== RAW DATA

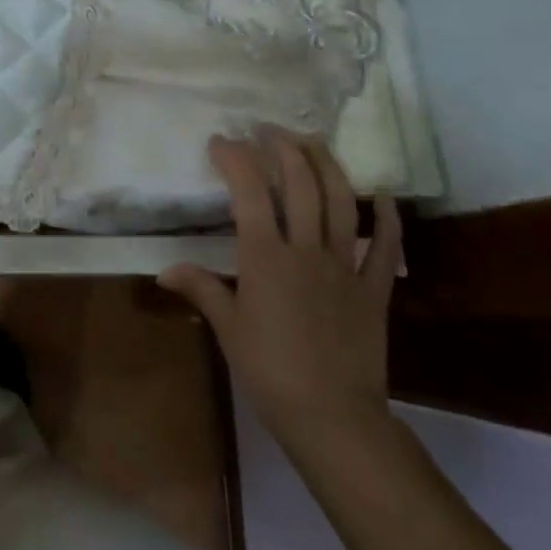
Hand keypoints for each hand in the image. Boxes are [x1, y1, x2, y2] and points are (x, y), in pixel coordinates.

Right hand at [160, 129, 401, 458]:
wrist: (334, 419)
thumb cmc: (270, 372)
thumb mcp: (228, 328)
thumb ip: (201, 289)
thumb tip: (163, 270)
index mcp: (265, 257)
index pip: (249, 191)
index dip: (235, 158)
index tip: (221, 141)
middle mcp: (306, 250)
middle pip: (299, 183)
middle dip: (282, 147)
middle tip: (266, 129)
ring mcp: (344, 266)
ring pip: (341, 201)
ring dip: (327, 163)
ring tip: (312, 140)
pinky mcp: (374, 288)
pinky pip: (385, 246)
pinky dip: (386, 216)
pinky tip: (382, 193)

====

*ABOUT THIS TASK*
Your output should be the lines from the one with "ring pip: (341, 201)" through the last line of the entries above, copied exactly and nothing more.

*RESULT*
ring pip: (341, 201)
ring dip: (327, 163)
ring tip: (312, 140)
pinky mcp: (374, 288)
pinky pip: (385, 246)
pinky dip: (386, 216)
pinky tip: (382, 193)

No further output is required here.